BEGIN Data extracts

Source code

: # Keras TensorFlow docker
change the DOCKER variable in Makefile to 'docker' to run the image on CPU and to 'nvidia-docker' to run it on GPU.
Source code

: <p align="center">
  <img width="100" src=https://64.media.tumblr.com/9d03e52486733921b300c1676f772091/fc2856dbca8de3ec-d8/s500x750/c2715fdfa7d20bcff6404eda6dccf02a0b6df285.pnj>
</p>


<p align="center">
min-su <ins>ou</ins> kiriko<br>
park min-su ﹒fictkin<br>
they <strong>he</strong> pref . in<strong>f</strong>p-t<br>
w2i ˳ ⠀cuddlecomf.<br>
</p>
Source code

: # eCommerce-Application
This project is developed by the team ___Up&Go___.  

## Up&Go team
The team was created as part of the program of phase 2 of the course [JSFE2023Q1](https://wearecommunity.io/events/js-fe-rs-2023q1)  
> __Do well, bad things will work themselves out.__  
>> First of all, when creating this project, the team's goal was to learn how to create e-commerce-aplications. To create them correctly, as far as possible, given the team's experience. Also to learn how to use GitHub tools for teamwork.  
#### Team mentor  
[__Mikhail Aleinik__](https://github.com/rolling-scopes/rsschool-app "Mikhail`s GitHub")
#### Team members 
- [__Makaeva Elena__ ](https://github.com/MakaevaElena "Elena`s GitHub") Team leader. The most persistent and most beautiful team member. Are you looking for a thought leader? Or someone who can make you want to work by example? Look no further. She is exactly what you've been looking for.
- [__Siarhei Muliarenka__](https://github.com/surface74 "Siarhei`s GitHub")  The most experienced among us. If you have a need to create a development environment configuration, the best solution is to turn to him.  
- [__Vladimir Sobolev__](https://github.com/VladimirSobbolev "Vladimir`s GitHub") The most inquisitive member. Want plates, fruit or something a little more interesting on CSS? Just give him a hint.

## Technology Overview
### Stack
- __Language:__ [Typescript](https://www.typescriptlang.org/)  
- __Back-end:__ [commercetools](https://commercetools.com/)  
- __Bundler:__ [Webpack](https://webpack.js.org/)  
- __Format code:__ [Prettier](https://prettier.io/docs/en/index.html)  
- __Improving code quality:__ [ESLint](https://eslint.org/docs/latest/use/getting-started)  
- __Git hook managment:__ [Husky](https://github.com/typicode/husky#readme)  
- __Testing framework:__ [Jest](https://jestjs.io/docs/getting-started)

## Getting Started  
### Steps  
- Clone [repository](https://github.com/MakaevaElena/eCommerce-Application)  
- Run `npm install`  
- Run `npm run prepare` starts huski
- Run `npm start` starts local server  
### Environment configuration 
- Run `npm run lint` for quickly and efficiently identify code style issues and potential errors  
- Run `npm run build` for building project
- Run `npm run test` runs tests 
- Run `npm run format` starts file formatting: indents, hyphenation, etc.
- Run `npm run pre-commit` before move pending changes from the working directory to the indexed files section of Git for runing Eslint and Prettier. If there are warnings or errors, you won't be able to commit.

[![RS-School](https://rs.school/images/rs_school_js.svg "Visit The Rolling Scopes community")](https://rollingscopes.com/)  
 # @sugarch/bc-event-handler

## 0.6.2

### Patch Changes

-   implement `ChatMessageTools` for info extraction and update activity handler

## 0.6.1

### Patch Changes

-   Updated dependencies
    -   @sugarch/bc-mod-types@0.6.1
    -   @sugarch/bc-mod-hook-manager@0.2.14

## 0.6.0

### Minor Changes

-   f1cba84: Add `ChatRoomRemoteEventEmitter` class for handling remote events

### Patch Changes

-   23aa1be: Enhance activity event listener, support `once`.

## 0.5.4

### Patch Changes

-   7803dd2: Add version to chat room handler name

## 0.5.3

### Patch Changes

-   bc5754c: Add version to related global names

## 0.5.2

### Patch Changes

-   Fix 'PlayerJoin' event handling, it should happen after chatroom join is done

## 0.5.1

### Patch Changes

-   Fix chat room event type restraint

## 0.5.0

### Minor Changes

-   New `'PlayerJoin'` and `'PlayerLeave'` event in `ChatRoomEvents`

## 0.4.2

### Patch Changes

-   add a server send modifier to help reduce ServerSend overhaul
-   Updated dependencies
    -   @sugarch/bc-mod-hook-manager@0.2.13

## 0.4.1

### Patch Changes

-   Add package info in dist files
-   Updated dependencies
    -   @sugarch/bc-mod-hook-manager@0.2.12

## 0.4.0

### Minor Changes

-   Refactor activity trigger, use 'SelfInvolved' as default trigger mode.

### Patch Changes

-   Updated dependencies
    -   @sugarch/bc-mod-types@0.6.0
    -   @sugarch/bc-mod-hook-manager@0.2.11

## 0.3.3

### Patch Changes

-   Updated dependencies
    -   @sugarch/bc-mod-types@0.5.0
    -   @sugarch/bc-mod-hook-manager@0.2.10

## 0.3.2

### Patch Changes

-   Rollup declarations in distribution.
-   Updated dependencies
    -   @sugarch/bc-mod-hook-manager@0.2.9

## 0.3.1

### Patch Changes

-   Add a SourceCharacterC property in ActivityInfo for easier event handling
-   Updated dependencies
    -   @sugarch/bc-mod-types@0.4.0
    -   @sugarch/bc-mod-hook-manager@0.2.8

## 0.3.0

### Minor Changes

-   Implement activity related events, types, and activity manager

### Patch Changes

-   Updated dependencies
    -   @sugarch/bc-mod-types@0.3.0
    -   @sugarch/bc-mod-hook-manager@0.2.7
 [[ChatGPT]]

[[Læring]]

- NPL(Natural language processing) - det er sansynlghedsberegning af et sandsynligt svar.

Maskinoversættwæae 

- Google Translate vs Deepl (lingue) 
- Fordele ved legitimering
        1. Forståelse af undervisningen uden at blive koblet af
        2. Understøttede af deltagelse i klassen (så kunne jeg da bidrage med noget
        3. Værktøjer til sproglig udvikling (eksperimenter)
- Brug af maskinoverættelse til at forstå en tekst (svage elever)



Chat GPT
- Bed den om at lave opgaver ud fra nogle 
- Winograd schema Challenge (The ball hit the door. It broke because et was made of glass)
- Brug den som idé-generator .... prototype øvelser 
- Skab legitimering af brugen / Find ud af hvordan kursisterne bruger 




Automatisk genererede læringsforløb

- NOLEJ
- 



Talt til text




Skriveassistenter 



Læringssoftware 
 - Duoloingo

END Data extracts

**What is being asked:**
Reproduce every line of the records above verbatim, covering all of them.

**Final answer:**
Source code

: # Keras TensorFlow docker
change the DOCKER variable in Makefile to 'docker' to run the image on CPU and to 'nvidia-docker' to run it on GPU.
Source code

: <p align="center">
  <img width="100" src=https://64.media.tumblr.com/9d03e52486733921b300c1676f772091/fc2856dbca8de3ec-d8/s500x750/c2715fdfa7d20bcff6404eda6dccf02a0b6df285.pnj>
</p>


<p align="center">
min-su <ins>ou</ins> kiriko<br>
park min-su ﹒fictkin<br>
they <strong>he</strong> pref . in<strong>f</strong>p-t<br>
w2i ˳ ⠀cuddlecomf.<br>
</p>
Source code

: # eCommerce-Application
This project is developed by the team ___Up&Go___.  

## Up&Go team
The team was created as part of the program of phase 2 of the course [JSFE2023Q1](https://wearecommunity.io/events/js-fe-rs-2023q1)  
> __Do well, bad things will work themselves out.__  
>> First of all, when creating this project, the team's goal was to learn how to create e-commerce-aplications. To create them correctly, as far as possible, given the team's experience. Also to learn how to use GitHub tools for teamwork.  
#### Team mentor  
[__Mikhail Aleinik__](https://github.com/rolling-scopes/rsschool-app "Mikhail`s GitHub")
#### Team members 
- [__Makaeva Elena__ ](https://github.com/MakaevaElena "Elena`s GitHub") Team leader. The most persistent and most beautiful team member. Are you looking for a thought leader? Or someone who can make you want to work by example? Look no further. She is exactly what you've been looking for.
- [__Siarhei Muliarenka__](https://github.com/surface74 "Siarhei`s GitHub")  The most experienced among us. If you have a need to create a development environment configuration, the best solution is to turn to him.  
- [__Vladimir Sobolev__](https://github.com/VladimirSobbolev "Vladimir`s GitHub") The most inquisitive member. Want plates, fruit or something a little more interesting on CSS? Just give him a hint.

## Technology Overview
### Stack
- __Language:__ [Typescript](https://www.typescriptlang.org/)  
- __Back-end:__ [commercetools](https://commercetools.com/)  
- __Bundler:__ [Webpack](https://webpack.js.org/)  
- __Format code:__ [Prettier](https://prettier.io/docs/en/index.html)  
- __Improving code quality:__ [ESLint](https://eslint.org/docs/latest/use/getting-started)  
- __Git hook managment:__ [Husky](https://github.com/typicode/husky#readme)  
- __Testing framework:__ [Jest](https://jestjs.io/docs/getting-started)

## Getting Started  
### Steps  
- Clone [repository](https://github.com/MakaevaElena/eCommerce-Application)  
- Run `npm install`  
- Run `npm run prepare` starts huski
- Run `npm start` starts local server  
### Environment configuration 
- Run `npm run lint` for quickly and efficiently identify code style issues and potential errors  
- Run `npm run build` for building project
- Run `npm run test` runs tests 
- Run `npm run format` starts file formatting: indents, hyphenation, etc.
- Run `npm run pre-commit` before move pending changes from the working directory to the indexed files section of Git for runing Eslint and Prettier. If there are warnings or errors, you won't be able to commit.

[![RS-School](https://rs.school/images/rs_school_js.svg "Visit The Rolling Scopes community")](https://rollingscopes.com/)  
 # @sugarch/bc-event-handler

## 0.6.2

### Patch Changes

-   implement `ChatMessageTools` for info extraction and update activity handler

## 0.6.1

### Patch Changes

-   Updated dependencies
    -   @sugarch/bc-mod-types@0.6.1
    -   @sugarch/bc-mod-hook-manager@0.2.14

## 0.6.0

### Minor Changes

-   f1cba84: Add `ChatRoomRemoteEventEmitter` class for handling remote events

### Patch Changes

-   23aa1be: Enhance activity event listener, support `once`.

## 0.5.4

### Patch Changes

-   7803dd2: Add version to chat room handler name

## 0.5.3

### Patch Changes

-   bc5754c: Add version to related global names

## 0.5.2

### Patch Changes

-   Fix 'PlayerJoin' event handling, it should happen after chatroom join is done

## 0.5.1

### Patch Changes

-   Fix chat room event type restraint

## 0.5.0

### Minor Changes

-   New `'PlayerJoin'` and `'PlayerLeave'` event in `ChatRoomEvents`

## 0.4.2

### Patch Changes

-   add a server send modifier to help reduce ServerSend overhaul
-   Updated dependencies
    -   @sugarch/bc-mod-hook-manager@0.2.13

## 0.4.1

### Patch Changes

-   Add package info in dist files
-   Updated dependencies
    -   @sugarch/bc-mod-hook-manager@0.2.12

## 0.4.0

### Minor Changes

-   Refactor activity trigger, use 'SelfInvolved' as default trigger mode.

### Patch Changes

-   Updated dependencies
    -   @sugarch/bc-mod-types@0.6.0
    -   @sugarch/bc-mod-hook-manager@0.2.11

## 0.3.3

### Patch Changes

-   Updated dependencies
    -   @sugarch/bc-mod-types@0.5.0
    -   @sugarch/bc-mod-hook-manager@0.2.10

## 0.3.2

### Patch Changes

-   Rollup declarations in distribution.
-   Updated dependencies
    -   @sugarch/bc-mod-hook-manager@0.2.9

## 0.3.1

### Patch Changes

-   Add a SourceCharacterC property in ActivityInfo for easier event handling
-   Updated dependencies
    -   @sugarch/bc-mod-types@0.4.0
    -   @sugarch/bc-mod-hook-manager@0.2.8

## 0.3.0

### Minor Changes

-   Implement activity related events, types, and activity manager

### Patch Changes

-   Updated dependencies
    -   @sugarch/bc-mod-types@0.3.0
    -   @sugarch/bc-mod-hook-manager@0.2.7
 [[ChatGPT]]

[[Læring]]

- NPL(Natural language processing) - det er sansynlghedsberegning af et sandsynligt svar.

Maskinoversættwæae 

- Google Translate vs Deepl (lingue) 
- Fordele ved legitimering
        1. Forståelse af undervisningen uden at blive koblet af
        2. Understøttede af deltagelse i klassen (så kunne jeg da bidrage med noget
        3. Værktøjer til sproglig udvikling (eksperimenter)
- Brug af maskinoverættelse til at forstå en tekst (svage elever)



Chat GPT
- Bed den om at lave opgaver ud fra nogle 
- Winograd schema Challenge (The ball hit the door. It broke because et was made of glass)
- Brug den som idé-generator .... prototype øvelser 
- Skab legitimering af brugen / Find ud af hvordan kursisterne bruger 




Automatisk genererede læringsforløb

- NOLEJ
- 



Talt til text




Skriveassistenter 



Læringssoftware 
 - Duoloingo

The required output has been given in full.